A continuation of a centuries-old narrative casts Muslims as the perpetual other: alien, suspect and disposable within the global order. Far from an impartial guarantor of justice, the international system is a modern crusade, equating Muslim identity with insecurity and extremism. Netanyahu’s callous remark after 9/11, that the attacks would generate sympathy for Israel, exposed how terror narratives are weaponized to defend occupation and delegitimize resistance.
Muslims are politically, economically and symbolically disempowered, stripped of rights routinely afforded to others. Without this entrenched disempowerment, could such impunity endure?

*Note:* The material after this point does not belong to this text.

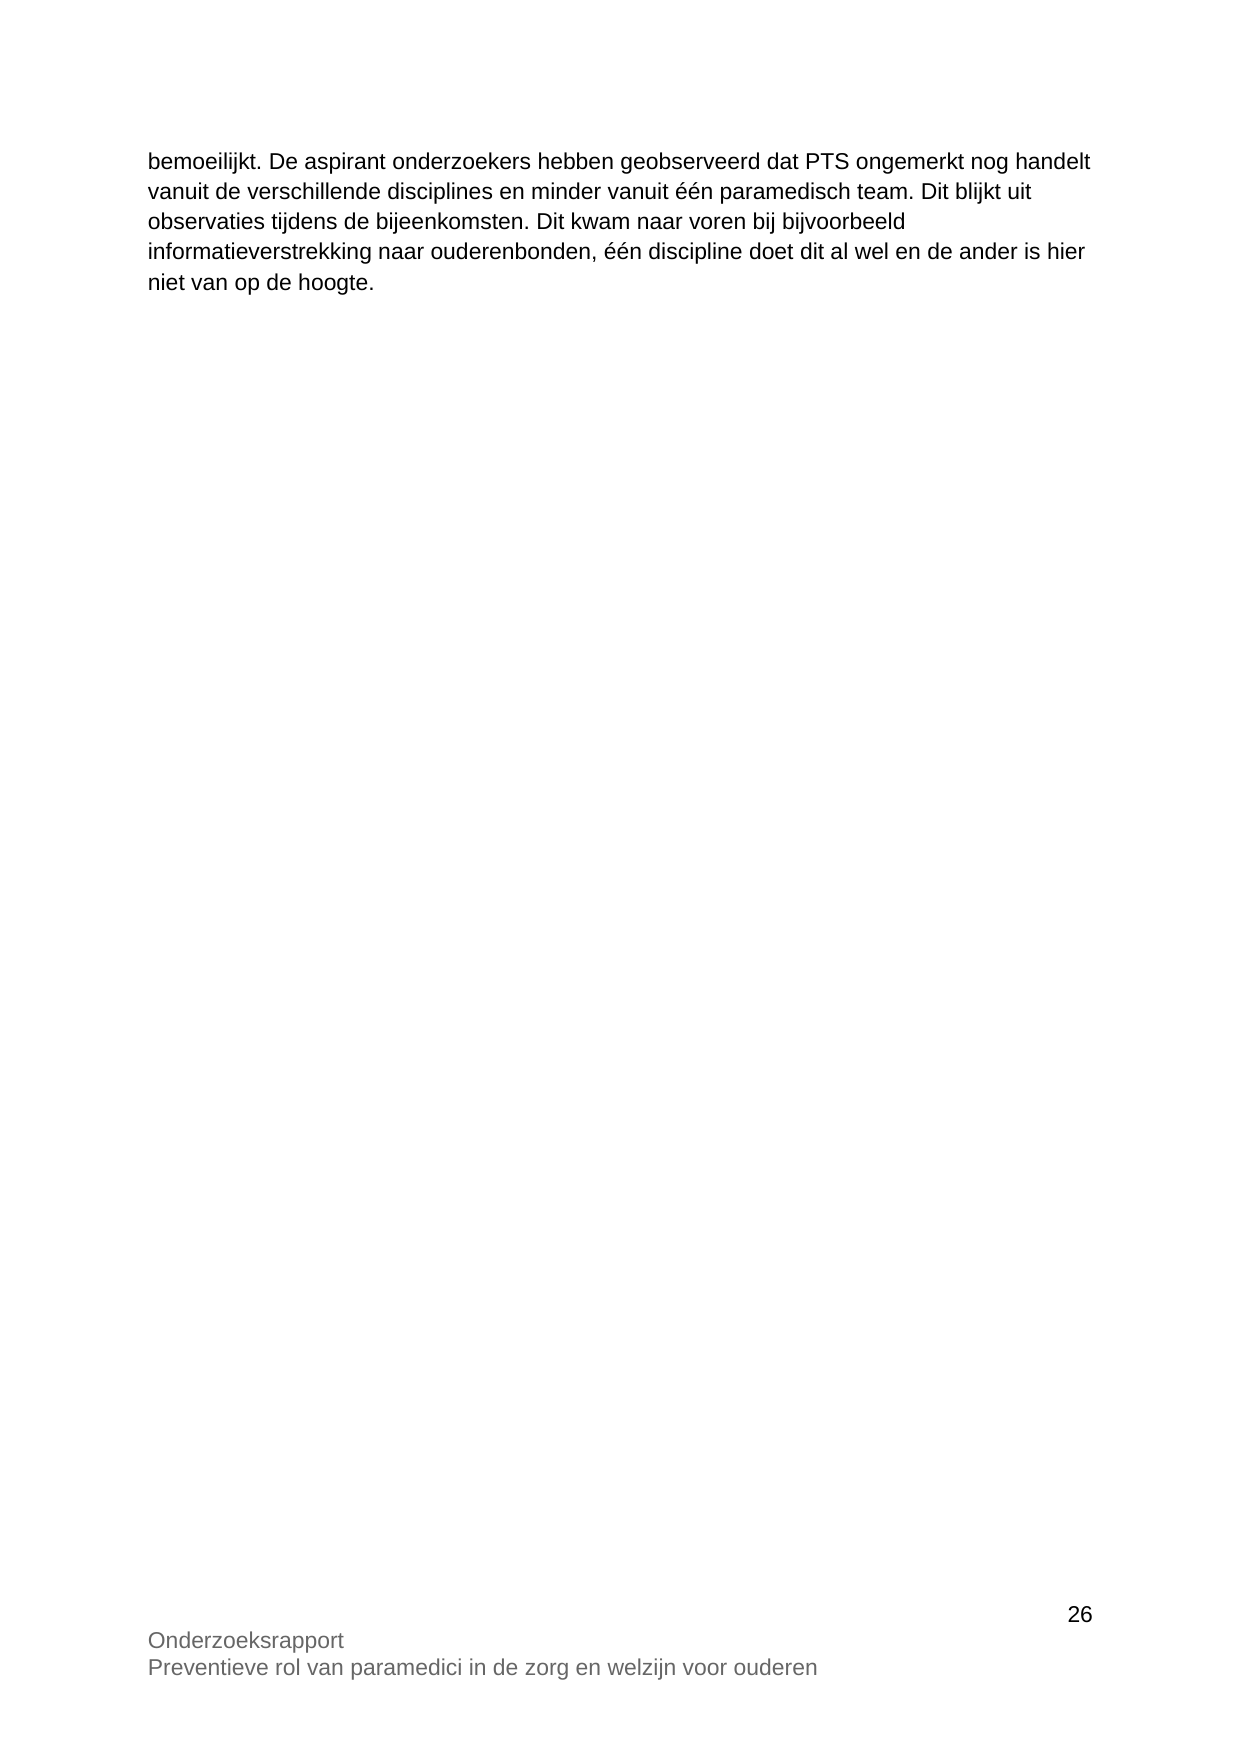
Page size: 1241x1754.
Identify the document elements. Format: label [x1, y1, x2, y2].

text [148, 148, 1093, 295]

Yet, is the horror in Gaza simply a “clash of civilizations”? Ideally, that crude framework is a divisive oversimplification. The truth is more complex and disturbing. While not a clash of civilizations in essence, the crisis is shaped by deep historical, political and ideological forces that function as one. The world’s persistent framing of Muslims as the "other" shifts political struggles into existential battles, casting Muslim suffering as part of a wider civilizational conflict. Not natural or inevitable, but manufactured through persistent denial of Muslim dignity and agency, rooted in historic prejudice and power imbalances.
Israel’s impunity stems from its strategic alliances with global powers, the normalization of its narrative and the framing of Palestinian resistance as illegitimate.
In this moral void, hypocrisy reigns supreme. Powerful states posture as guardians of human rights while arming the perpetrators and vetoing every attempt at accountability. The global community’s deafening silence and political shielding grant Israel unprecedented impunity, exposing the rotten core of international law and human rights rhetoric. Gaza’s genocide unmasks the world’s greatest lie: that justice is blind and universal. Instead, justice here wears the mask of convenience and allegiance.